— Supplied passage —
-------
January 29, 2004 | 9 Comments

Do you think that the Supreme Court will strike down the Pledge of Allegiance as unconstitutional?


Yes.

Comments

9 Responses to “Newdow”

  1. GeneralZod
    January 29th, 2004 @ 11:45 am

    No. They will find that Newdow lacked standing to bring the case and will dismiss it.

  2. GeneralZod
    January 29th, 2004 @ 11:47 am

    SHOULD they? YES! They should strike out the “under god” propaganda added in the 50s.

  3. leon
    January 29th, 2004 @ 12:05 pm

    More people in the United States are more educated today and so the Supreme Court will have to rule the words “under god” as unconstitutional, other wise it will become obvious to all that the Constitution of the United States will have been written in vain and that the Catholic Church has finally recaptured all those immigrants who came to America to escape the oppressive rule of the Vatican for the last 200 years.
-------
— The data —
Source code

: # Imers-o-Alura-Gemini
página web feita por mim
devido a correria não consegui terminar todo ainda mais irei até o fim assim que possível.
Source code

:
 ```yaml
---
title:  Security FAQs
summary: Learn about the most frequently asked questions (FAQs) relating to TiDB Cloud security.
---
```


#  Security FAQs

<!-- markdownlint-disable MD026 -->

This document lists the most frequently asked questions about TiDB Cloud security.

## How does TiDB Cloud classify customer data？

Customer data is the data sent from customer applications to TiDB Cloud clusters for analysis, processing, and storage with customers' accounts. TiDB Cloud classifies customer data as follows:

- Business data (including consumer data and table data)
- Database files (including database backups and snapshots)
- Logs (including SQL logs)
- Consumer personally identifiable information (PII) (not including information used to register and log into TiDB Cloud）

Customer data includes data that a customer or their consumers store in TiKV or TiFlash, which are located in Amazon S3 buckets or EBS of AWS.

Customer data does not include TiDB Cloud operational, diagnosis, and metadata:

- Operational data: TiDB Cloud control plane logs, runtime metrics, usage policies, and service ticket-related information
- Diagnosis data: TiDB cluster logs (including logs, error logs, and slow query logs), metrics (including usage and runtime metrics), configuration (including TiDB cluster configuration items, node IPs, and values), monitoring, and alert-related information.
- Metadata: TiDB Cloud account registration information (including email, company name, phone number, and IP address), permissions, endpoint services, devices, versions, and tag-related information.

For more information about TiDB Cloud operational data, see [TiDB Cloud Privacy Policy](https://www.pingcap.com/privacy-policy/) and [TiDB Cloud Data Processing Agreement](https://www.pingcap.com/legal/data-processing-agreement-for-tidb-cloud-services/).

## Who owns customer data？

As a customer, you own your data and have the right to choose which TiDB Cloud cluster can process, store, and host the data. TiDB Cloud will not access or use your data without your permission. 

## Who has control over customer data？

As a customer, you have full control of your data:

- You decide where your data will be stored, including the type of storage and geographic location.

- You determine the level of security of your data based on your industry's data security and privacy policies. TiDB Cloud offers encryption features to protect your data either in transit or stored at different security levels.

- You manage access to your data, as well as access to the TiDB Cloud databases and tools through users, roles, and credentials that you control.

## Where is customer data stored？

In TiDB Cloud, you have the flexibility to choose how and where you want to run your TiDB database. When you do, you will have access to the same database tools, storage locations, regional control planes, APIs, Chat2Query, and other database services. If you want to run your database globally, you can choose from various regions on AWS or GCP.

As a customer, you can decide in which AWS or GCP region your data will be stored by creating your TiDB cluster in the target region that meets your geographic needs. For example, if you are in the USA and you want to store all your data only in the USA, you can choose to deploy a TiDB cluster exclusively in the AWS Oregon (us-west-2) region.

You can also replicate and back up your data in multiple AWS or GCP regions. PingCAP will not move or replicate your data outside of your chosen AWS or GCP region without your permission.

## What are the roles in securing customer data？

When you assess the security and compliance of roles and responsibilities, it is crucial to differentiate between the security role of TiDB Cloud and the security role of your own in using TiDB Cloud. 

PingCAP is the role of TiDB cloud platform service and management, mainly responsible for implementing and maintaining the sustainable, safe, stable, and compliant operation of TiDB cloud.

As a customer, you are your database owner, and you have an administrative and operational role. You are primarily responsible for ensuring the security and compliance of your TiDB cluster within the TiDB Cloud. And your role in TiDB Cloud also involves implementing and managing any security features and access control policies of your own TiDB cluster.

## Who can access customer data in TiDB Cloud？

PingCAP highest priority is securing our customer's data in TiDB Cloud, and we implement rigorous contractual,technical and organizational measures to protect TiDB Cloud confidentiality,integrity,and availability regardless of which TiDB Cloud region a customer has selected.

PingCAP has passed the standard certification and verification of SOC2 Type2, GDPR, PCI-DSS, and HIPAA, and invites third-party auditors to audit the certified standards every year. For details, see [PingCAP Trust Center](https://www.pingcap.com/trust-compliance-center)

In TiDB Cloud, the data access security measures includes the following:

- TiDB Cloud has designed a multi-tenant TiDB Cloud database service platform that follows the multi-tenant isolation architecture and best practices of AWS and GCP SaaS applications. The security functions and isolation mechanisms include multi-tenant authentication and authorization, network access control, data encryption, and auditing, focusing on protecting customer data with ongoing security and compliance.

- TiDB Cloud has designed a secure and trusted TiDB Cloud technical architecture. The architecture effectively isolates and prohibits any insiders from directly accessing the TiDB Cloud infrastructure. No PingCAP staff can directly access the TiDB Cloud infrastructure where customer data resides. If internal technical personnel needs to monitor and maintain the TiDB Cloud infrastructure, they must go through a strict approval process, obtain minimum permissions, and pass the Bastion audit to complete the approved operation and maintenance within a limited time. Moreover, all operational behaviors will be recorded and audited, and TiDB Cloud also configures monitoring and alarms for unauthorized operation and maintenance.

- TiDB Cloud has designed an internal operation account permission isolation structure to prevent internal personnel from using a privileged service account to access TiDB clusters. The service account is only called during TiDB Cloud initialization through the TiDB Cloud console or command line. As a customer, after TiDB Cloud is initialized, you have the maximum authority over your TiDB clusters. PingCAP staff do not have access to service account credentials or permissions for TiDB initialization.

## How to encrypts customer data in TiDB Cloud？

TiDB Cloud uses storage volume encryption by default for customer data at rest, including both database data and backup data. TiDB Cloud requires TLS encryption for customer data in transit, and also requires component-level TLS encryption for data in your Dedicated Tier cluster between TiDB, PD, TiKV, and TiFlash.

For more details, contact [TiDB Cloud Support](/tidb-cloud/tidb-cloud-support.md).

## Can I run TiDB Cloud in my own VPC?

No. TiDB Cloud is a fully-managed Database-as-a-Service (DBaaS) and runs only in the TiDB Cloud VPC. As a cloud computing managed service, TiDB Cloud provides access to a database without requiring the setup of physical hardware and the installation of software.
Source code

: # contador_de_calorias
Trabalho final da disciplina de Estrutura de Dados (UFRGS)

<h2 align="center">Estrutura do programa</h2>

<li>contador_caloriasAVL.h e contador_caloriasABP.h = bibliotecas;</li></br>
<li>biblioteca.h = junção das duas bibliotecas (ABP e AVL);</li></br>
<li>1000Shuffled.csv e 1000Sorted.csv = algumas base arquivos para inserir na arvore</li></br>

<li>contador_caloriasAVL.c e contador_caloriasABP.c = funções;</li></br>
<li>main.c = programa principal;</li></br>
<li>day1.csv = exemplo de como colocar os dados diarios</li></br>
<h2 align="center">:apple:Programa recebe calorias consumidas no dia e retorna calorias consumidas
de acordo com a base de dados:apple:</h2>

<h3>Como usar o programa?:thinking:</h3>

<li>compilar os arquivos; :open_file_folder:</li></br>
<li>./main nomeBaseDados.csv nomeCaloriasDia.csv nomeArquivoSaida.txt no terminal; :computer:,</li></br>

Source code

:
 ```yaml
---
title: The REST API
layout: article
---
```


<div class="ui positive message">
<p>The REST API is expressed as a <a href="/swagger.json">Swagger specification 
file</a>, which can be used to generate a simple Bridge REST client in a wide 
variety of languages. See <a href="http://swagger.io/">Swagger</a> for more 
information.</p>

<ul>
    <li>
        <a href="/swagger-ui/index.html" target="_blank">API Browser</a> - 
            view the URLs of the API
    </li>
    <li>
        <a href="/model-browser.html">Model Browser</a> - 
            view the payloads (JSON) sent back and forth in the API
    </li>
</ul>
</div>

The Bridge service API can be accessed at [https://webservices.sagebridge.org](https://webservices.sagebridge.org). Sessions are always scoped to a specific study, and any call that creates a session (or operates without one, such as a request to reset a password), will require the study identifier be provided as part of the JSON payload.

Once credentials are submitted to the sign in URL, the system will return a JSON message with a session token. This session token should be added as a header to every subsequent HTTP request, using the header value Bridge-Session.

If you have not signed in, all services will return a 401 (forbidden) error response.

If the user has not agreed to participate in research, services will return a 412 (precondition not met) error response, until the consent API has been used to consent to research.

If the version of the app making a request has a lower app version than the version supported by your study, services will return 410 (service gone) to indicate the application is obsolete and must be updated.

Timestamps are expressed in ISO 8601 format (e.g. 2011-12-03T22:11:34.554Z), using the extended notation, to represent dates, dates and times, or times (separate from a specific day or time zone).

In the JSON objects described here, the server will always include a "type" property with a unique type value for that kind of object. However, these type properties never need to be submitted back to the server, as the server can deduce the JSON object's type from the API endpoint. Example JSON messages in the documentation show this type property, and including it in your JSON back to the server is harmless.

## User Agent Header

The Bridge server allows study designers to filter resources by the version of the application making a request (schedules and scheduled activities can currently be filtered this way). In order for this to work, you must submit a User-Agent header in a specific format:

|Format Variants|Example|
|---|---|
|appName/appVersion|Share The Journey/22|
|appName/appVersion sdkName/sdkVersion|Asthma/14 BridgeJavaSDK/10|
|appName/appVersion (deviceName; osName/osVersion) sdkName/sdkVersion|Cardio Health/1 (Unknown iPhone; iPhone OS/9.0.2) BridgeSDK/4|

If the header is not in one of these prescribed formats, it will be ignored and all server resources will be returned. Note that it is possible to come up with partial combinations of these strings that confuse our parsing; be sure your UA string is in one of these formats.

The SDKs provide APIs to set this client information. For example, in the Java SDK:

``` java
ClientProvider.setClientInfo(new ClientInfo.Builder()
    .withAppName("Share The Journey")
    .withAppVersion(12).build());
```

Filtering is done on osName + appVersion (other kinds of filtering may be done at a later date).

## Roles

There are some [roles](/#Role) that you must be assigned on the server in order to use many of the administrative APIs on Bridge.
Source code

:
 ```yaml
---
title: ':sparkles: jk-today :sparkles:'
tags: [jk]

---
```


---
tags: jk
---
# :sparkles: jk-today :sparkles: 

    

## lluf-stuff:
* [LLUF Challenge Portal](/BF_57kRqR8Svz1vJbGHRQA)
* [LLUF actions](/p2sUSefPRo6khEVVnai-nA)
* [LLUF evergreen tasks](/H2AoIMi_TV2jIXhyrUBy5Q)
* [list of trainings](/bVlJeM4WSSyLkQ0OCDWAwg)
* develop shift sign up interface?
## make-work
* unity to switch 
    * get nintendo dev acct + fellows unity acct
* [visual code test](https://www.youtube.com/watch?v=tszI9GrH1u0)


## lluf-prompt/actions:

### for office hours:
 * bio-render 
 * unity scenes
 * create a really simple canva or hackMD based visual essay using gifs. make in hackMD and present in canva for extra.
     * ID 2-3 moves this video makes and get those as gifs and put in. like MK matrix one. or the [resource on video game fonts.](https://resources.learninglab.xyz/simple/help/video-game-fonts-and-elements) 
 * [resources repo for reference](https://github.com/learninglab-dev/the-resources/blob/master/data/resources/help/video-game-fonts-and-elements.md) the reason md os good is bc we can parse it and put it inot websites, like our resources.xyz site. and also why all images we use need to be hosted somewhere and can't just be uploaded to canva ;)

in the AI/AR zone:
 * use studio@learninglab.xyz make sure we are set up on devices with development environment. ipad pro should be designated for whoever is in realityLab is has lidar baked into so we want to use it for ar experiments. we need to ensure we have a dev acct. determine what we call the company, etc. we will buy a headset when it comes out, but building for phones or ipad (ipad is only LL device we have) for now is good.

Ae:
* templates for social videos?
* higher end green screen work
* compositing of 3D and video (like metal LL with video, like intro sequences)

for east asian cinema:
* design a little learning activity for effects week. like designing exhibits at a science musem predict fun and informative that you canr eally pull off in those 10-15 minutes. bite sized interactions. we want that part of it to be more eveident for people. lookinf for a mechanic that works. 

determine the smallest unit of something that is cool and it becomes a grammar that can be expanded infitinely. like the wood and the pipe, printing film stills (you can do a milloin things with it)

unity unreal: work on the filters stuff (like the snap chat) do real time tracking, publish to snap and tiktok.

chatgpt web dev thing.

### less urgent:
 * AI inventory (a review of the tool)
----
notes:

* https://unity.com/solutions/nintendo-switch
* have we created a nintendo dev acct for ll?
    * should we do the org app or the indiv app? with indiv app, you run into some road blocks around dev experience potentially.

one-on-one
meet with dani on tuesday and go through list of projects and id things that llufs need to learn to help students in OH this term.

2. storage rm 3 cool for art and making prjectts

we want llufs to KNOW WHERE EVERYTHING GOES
-------
— Set of tasks —
a – In the Pledge of Allegiance post, when does GeneralZod's second comment say the words "under god" were added?
b – Extend the Pledge of Allegiance post, picking up right after the last sentence of leon's comment.
The material after the Pledge of Allegiance post is not needed for this work.

— Your written answers —
a – In the 50s.

b –
  4. Squelch
    January 29th, 2004 @ 6:19 pm

    They should. They won’t.

  5. Kevin
    January 29th, 2004 @ 7:47 pm

    They might. The trouble is, the more liberal justices are likely to support keeping the old pledge due to, as today’s post says, ‘Religious tolerance,” while the conservative justices will have no such trouble making up their minds.

    I’m not sure I care anyway. Saying the pledge the way it is for six years never hurt me. Not only do I not believe in god, I don’t unconditionally support the country.

  6. PhalsePhrophet
    January 29th, 2004 @ 11:31 pm

    Yes. It clearly violates the establishment law. It invalidates an Atheist belief. It rules out other religious beliefs by establishing a preference for a Christian god over a Muslim, Jewish, Hindu, or whatever god(s). While the various religions and their supporters are decidedly more organized than the Atheists and overwhelmingly more financially and politically able to market their position, the court cannot bow to majority opinion; they must do what is right: back the circut court and strike it down. And then I woke up!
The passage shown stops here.